La bibliothèque libre.
Le Val de Brix (1880)
Fleurs de FranceAlfred Mame et fils (p. 86-87).

XIV

ÉPILOGUE


Six siècles ont presque effacé les traces du château d’Adam. Les descendants des barons de Brix ont donné à l’Écosse son plus grand roi, Robert Bruce, et les Stuarts eurent pour aïeule sa fille Marjory, femme de Robert II.
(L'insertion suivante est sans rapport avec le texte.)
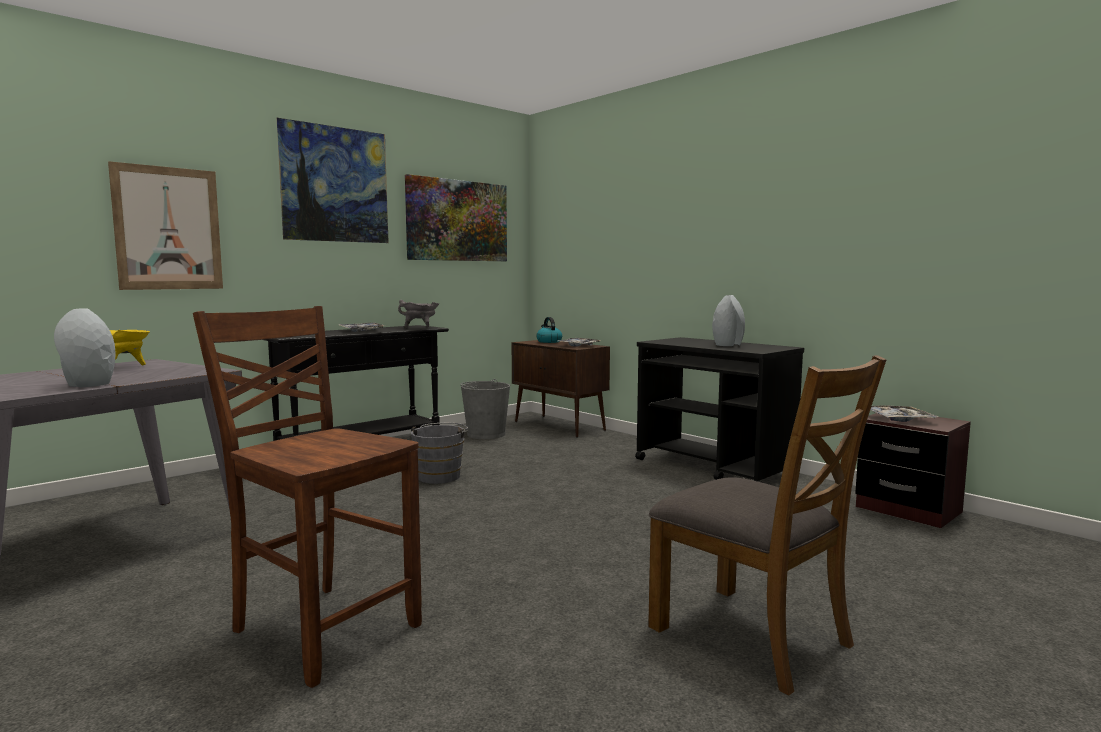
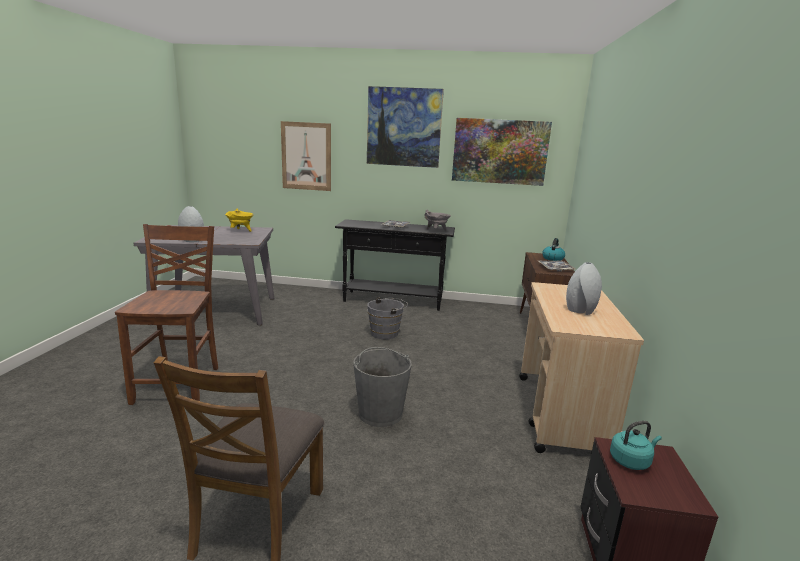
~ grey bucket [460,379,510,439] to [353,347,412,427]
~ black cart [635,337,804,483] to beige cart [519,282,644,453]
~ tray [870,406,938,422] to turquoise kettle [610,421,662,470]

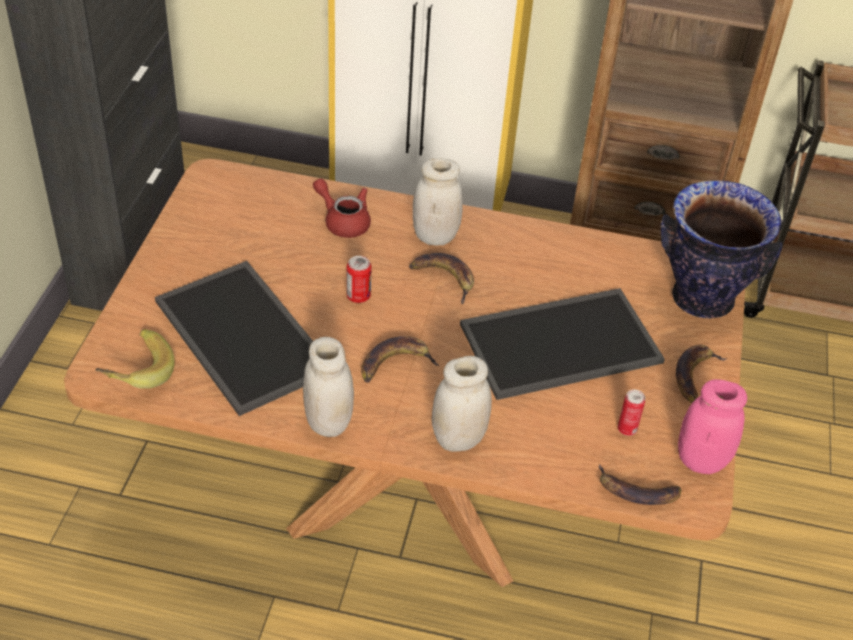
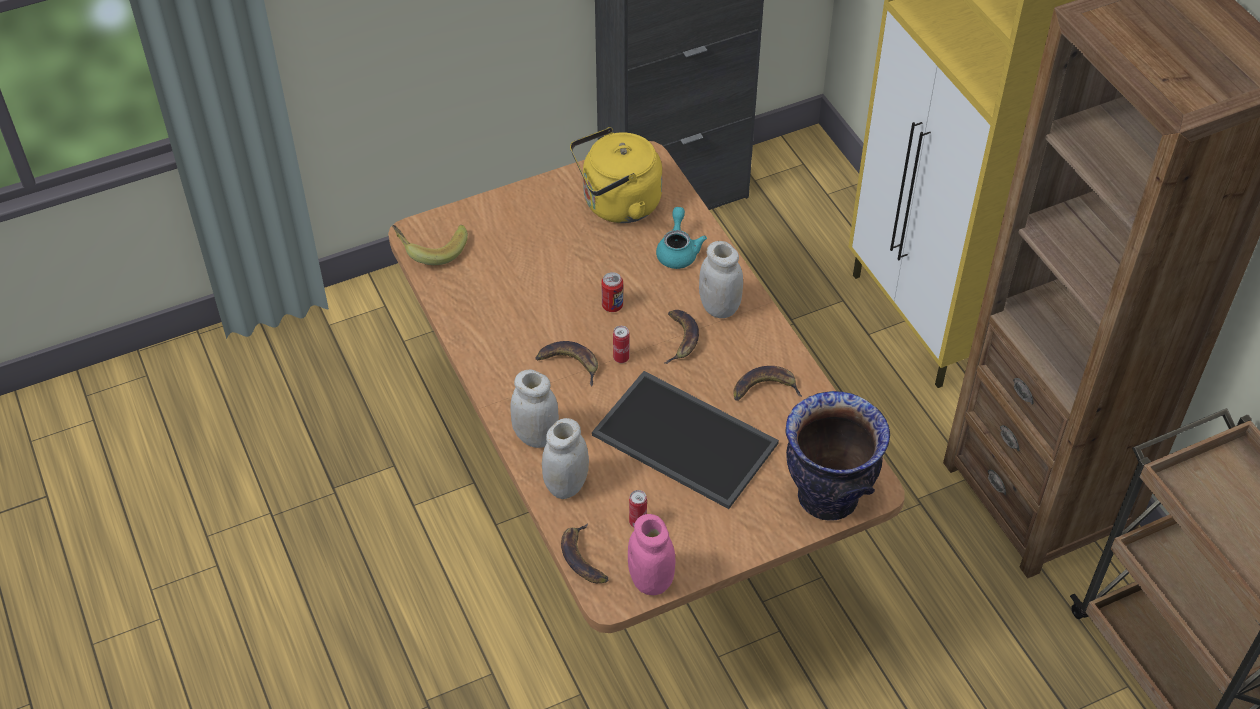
- tray [155,261,313,416]
~ white jar [303,337,354,437] to [542,418,589,499]
~ red teapot [313,178,371,238] to turquoise teapot [656,207,707,269]
~ banana [676,345,727,403] to [733,366,802,401]
+ yellow kettle [570,127,662,223]
+ can [613,326,630,363]

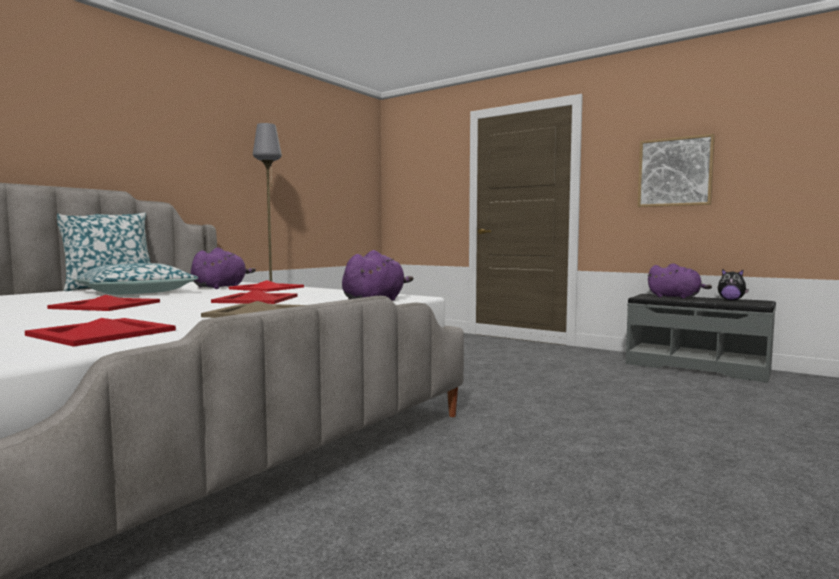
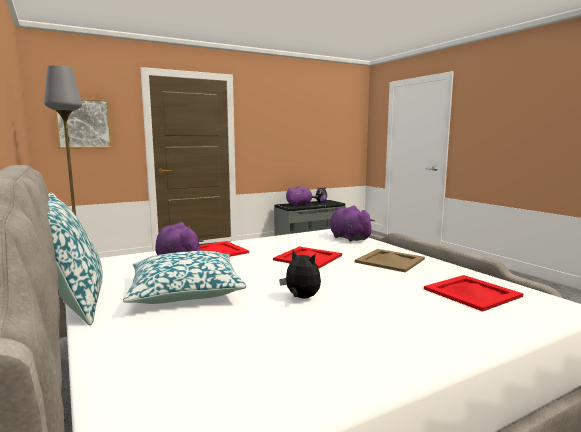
~ red tray [47,295,160,311] to plush toy [279,250,321,299]
~ picture [638,134,715,207] to [55,98,112,149]

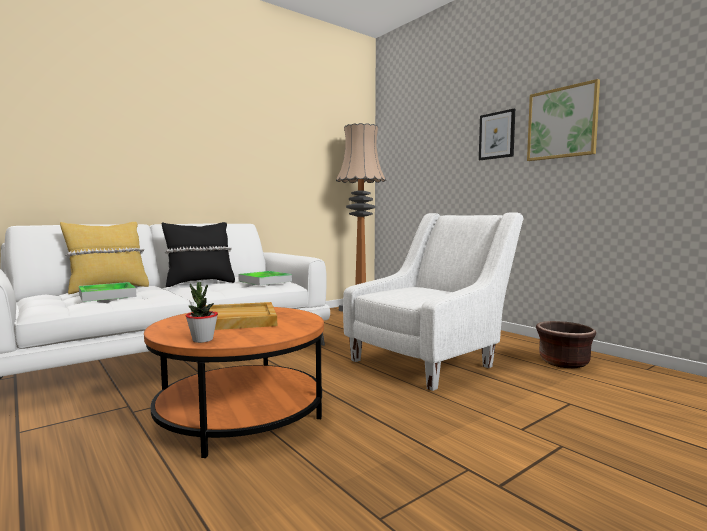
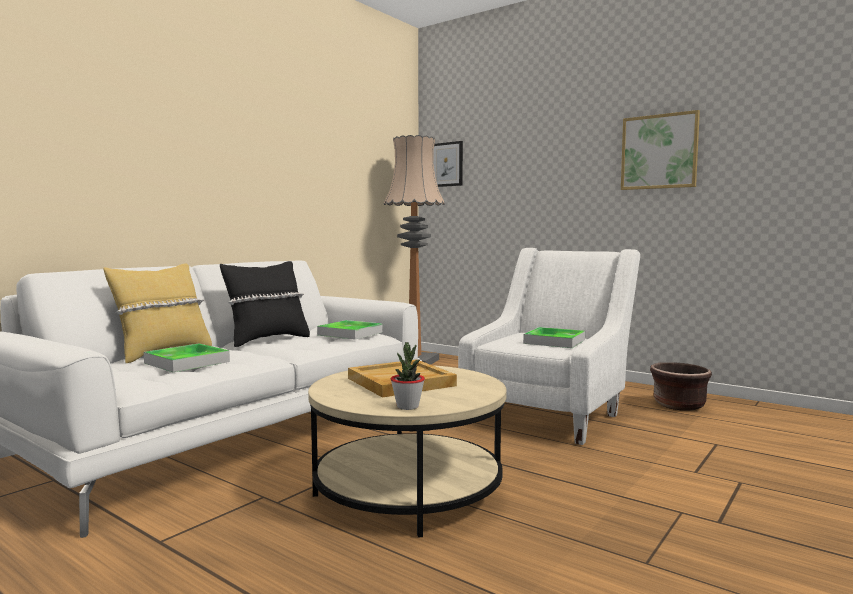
~ orange coffee table [144,307,324,458] to beige coffee table [308,365,507,537]
~ picture [479,109,515,160] to [433,141,463,187]
+ tray [523,327,585,348]

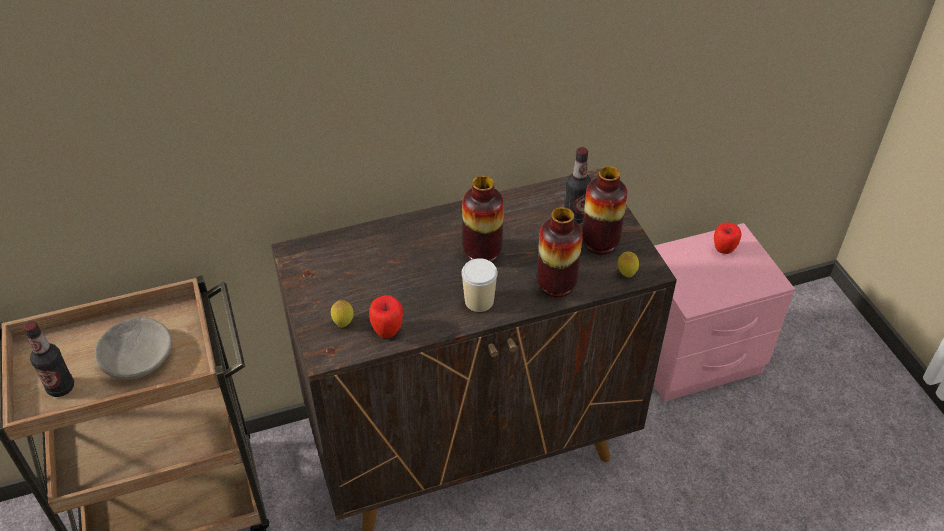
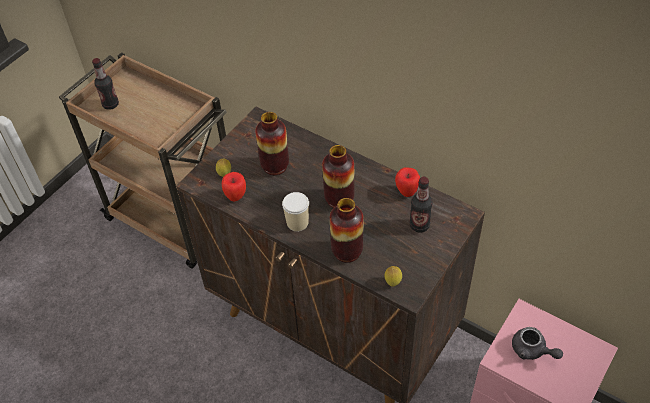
- grey bowl [95,317,172,380]
~ vase [582,166,628,255] to [255,112,289,175]
~ apple [714,222,741,254] to [395,167,420,197]
+ grey teapot [512,327,563,360]

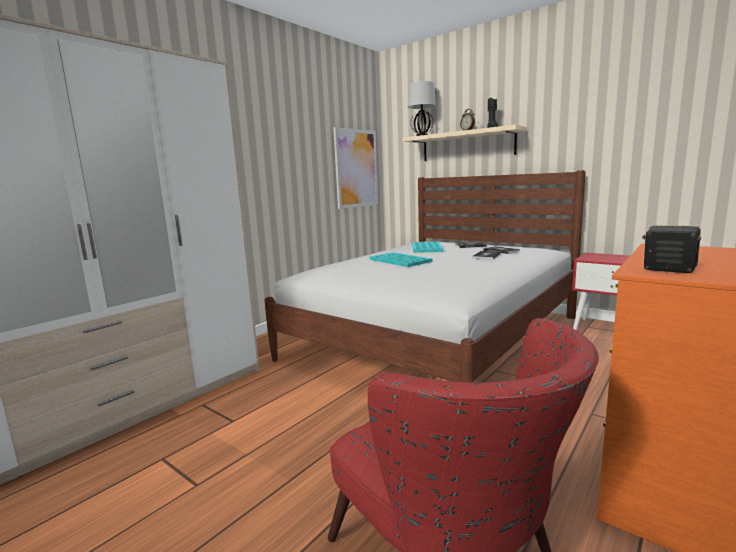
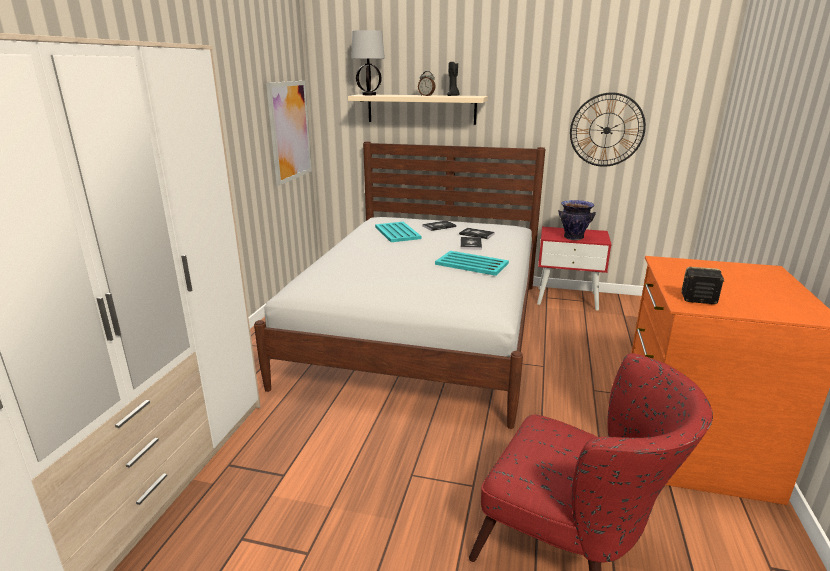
~ turquoise tray [370,252,433,267] to [435,251,509,276]
+ vase [558,200,596,240]
+ wall clock [570,92,646,167]

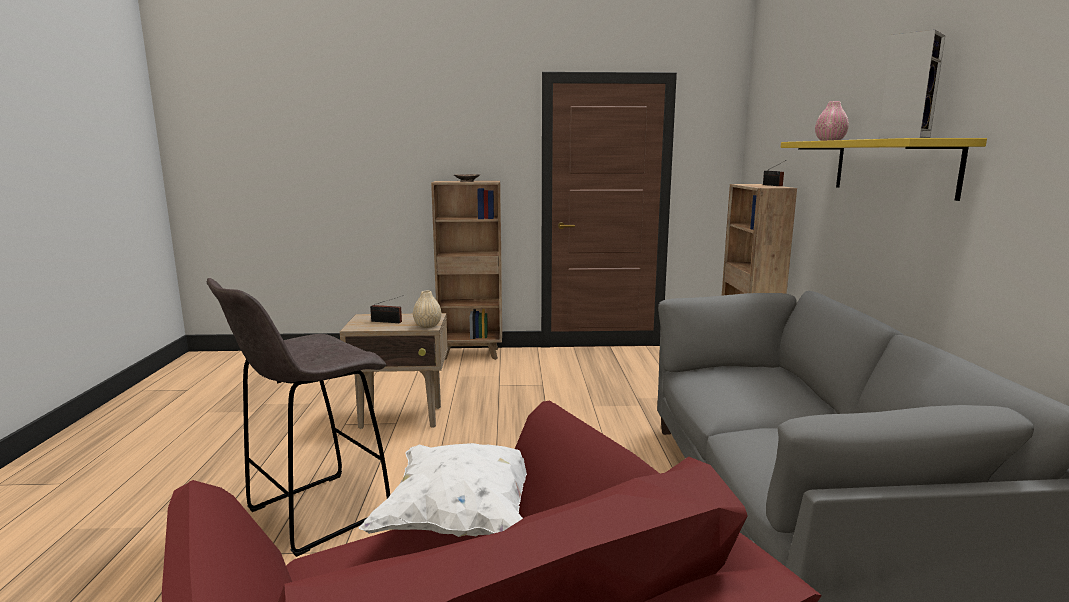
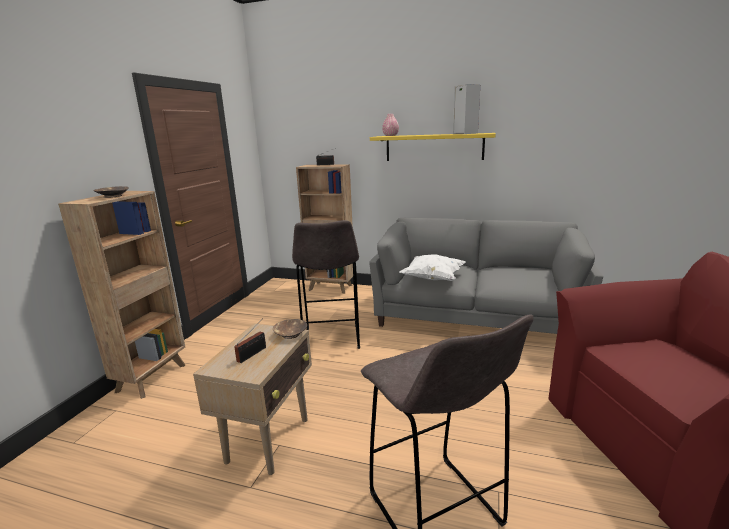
~ white pillow [358,443,527,537] to [400,254,466,281]
~ beige vase [413,291,442,328] to brown bowl [273,319,307,339]
+ grey stool [292,220,360,349]

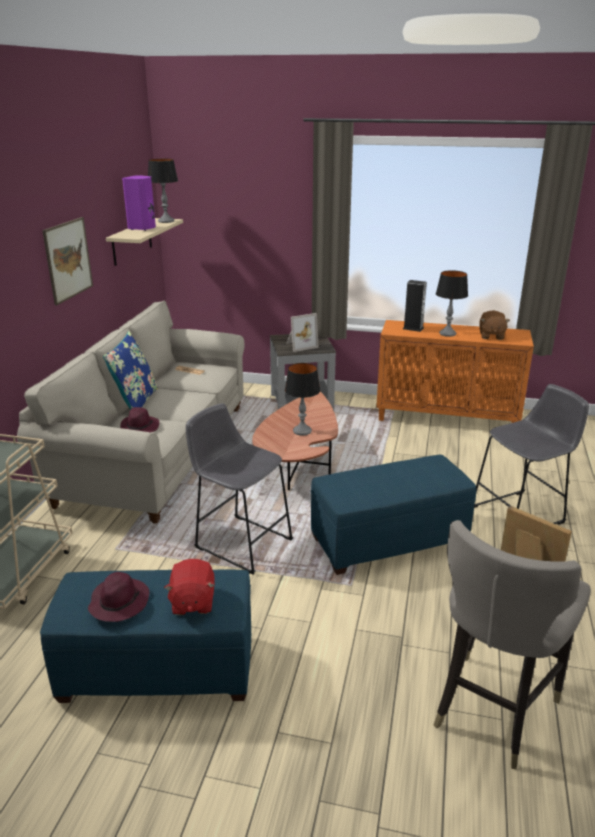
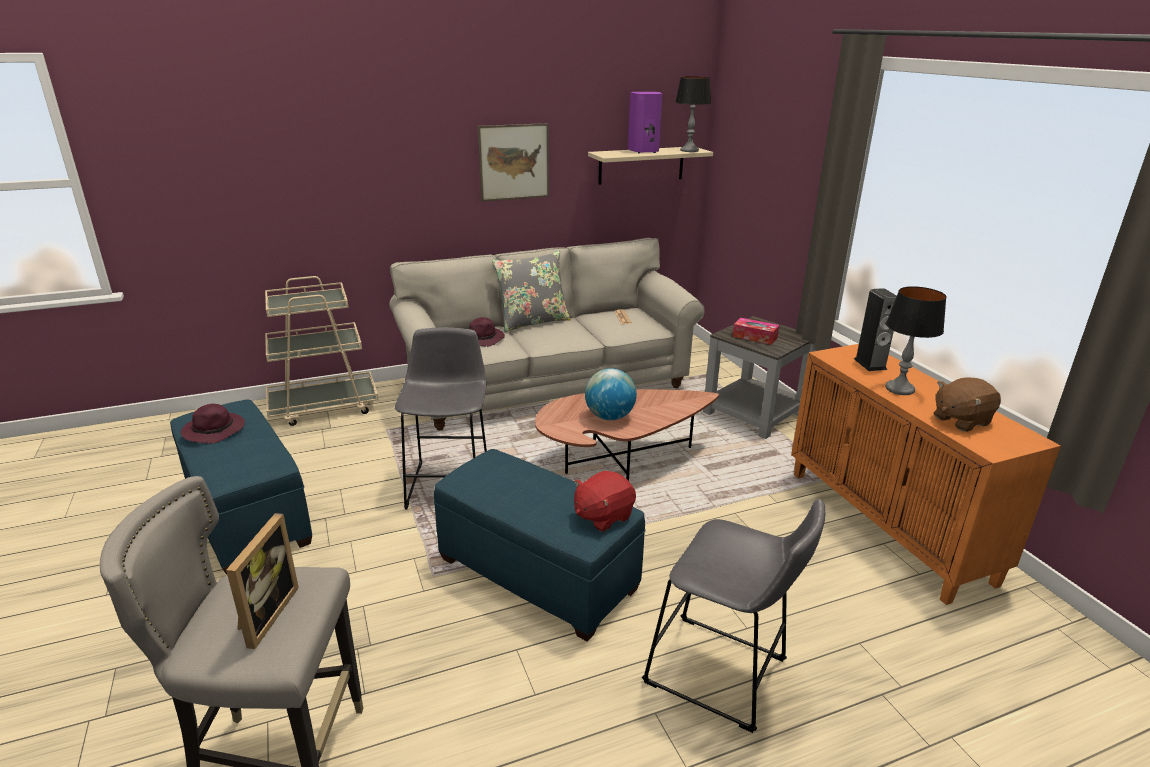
~ blue pillow [103,331,158,410] to grey pillow [492,251,571,332]
~ red plush toy [164,559,215,615] to [574,471,636,532]
~ table lamp [285,363,320,436] to globe [585,368,637,420]
~ picture frame [286,313,319,352] to tissue box [733,318,779,345]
Les archives du Cotentin font mention d’un don assez considérable fait en 1286 à l’abbaye de Saint― Sauveur par Guillaume du Hommet, connétable de Normandie, et sa femme Luce de Brix, qui avait hérité de son grand-père, le baron Adam de Brix. Cette donation fut plus tard confirmée par leurs fils, Guillaume et Richard. Les bois qui entourent l’ancien prieuré de la Luthumière, transformés en ferme, s’appelaient encore, il y a trente ans, la forêt au Connétable. Du château féodal de la Luthumière il ne reste rien que les traces des travaux faits jadis pour en inonder les approches en cas de siège, et quelques souterrains envahis par les eaux. La faux du temps et le niveau révolutionnaire ont anéanti la plupart des forteresses construites jadis par les compagnons de Rollon et de Guillaume le Conquérant, et il faut de patientes recherches pour retrouver, dans les traditions populaires ou les travaux des archéologues, quelques souvenirs de ces barons de Brix, jadis si puissants et si fiers. Seule l’Église, gardienne vigilante des gloires de la patrie, maintient ses traditions, les garde vivantes ou les ranime. À la voix d’une pauvre religieuse, l’abbaye de Saint-Sauveur s’est relevée de ses ruines, et la tombe du bienheureux Thomas de Biville est encore un lieu de pèlerinage. À Brix, sa statue est placée dans le chœur de l’église, non loin d’une madone de bois qui remonte au temps des croisades. L’église actuelle de Brix a été construite avec les pierres du château d’Adam, et l’if gigantesque qui l’abrite a certainement vu passer le cortège nuptial de Luce de Brix et le bienheureux Thomas Hélie.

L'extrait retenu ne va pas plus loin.